From the entries below, reproduce exactly the line containing "I want to allow my user data to be sent to", the line containing "related to functionality", and every line in between, with nothing added.

*** Block opens ***

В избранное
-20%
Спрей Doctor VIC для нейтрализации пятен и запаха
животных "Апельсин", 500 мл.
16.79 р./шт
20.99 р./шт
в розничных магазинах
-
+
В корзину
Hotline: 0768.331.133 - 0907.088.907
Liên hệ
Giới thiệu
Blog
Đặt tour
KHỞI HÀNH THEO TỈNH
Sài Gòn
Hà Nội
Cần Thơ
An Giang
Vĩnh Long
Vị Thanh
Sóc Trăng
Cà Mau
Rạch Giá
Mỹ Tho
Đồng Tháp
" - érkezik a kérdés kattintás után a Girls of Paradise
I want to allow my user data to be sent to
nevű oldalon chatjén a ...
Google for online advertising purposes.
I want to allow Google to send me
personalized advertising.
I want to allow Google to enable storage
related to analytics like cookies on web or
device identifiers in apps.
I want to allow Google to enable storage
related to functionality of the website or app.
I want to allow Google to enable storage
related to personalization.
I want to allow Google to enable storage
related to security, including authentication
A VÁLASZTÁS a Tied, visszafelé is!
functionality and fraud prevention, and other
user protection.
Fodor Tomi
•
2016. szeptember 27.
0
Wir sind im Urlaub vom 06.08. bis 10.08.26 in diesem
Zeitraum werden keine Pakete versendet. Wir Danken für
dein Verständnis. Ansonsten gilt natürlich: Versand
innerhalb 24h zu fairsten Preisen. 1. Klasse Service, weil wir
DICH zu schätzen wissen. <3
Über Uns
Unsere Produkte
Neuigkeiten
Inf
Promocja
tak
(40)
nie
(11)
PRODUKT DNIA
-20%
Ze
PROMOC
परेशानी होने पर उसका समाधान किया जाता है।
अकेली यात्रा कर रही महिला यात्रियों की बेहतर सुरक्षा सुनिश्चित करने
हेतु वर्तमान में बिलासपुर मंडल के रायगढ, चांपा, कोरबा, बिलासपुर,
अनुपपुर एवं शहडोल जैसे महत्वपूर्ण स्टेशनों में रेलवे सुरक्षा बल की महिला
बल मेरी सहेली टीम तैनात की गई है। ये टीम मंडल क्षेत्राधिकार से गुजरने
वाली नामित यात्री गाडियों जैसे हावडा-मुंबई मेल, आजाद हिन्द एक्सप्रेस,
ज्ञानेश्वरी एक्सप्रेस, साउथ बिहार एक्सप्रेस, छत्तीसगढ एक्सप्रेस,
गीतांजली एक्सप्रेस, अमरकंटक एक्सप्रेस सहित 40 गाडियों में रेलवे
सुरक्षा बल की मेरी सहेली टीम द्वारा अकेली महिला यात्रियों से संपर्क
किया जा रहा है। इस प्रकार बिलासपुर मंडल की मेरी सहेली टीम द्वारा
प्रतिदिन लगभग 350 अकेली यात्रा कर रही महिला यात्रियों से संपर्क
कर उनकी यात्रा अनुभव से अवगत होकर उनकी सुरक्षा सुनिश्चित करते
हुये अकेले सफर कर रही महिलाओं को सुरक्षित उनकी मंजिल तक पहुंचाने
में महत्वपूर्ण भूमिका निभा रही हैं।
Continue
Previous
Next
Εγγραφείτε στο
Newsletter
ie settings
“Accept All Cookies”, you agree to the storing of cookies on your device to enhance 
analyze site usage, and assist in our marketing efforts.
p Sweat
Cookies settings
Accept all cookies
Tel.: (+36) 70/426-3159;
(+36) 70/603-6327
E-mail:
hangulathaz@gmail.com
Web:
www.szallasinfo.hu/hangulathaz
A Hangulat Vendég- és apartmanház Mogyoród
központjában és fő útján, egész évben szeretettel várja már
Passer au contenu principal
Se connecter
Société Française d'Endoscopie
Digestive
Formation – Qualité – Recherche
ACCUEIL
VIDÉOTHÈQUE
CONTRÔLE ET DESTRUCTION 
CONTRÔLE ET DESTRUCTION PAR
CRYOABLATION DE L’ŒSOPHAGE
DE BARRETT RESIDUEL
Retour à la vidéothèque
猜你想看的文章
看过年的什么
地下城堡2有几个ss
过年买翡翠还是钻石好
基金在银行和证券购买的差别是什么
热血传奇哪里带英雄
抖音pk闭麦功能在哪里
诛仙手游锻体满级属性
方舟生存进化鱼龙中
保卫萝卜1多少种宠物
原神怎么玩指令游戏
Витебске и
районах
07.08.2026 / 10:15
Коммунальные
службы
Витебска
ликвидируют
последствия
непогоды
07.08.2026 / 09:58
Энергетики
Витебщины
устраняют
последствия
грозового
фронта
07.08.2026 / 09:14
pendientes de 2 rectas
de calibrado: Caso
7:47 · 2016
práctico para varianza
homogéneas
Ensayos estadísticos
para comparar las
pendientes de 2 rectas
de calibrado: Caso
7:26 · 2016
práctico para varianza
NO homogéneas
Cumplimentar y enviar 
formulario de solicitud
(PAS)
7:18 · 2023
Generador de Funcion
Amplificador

*** Block closes ***

- **SOLUTION**:
I want to allow my user data to be sent to
nevű oldalon chatjén a ...
Google for online advertising purposes.
I want to allow Google to send me
personalized advertising.
I want to allow Google to enable storage
related to analytics like cookies on web or
device identifiers in apps.
I want to allow Google to enable storage
related to functionality of the website or app.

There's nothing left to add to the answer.